R- Bien sûr. Ce clip ne donne de leçons à personne, en particulier pas à nos amis allemands. D'ailleurs j'ai engagé cette action avec la Fédération française de football, avec le soutien de quelques grands champions et de R. Domenech, en parfaite intelligence en parfaite intelligence avec ma collègue, la ministre allemande de la Famille, des Femmes et de la Jeunesse. Ce que nous voulons vraiment dénoncer, ce qui est inacceptable, c'est la traite des femmes. C'est-à-dire faire venir des femmes, en particulier au travers de réseaux mafieux, simplement pour cette prostitution et ça c'est totalement inacceptable. Nous ne remettons pas en cause la loi allemande en matière de légalisation de la prostitution.

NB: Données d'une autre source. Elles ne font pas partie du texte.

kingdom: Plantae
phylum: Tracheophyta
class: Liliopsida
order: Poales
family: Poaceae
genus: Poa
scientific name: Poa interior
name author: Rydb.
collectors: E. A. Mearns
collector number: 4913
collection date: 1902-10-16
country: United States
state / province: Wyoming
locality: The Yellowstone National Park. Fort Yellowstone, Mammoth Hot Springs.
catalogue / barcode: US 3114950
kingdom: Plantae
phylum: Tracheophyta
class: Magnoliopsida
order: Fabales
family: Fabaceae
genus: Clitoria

Ce n'est pas une leçon donnée, encore une fois à nos amis allemands, mais c'est cette volonté de dire : " attention ", parce que derrière des femmes, qui seront peut-être autour des stades pendant la Coupe du monde, il y a ces réseaux mafieux, il y a ces femmes qui auront subi des violences, très certainement et que l'on fera venir d'anciens pays de l'Est ou des pays du Nord de l'Europe.
Q- Des femmes à qui on a fait miroiter des choses très différentes de ce qui va se passer.
R- Très certainement, et qui se retrouveront d'ailleurs à mon avis sur le pavé une fois la Coupe du monde terminée, parce que c'est en général ce qui se passe. C'est simplement ce geste de sensibilisation, d'information pour tous ceux qui iront en Allemagne pendant la Coupe du monde.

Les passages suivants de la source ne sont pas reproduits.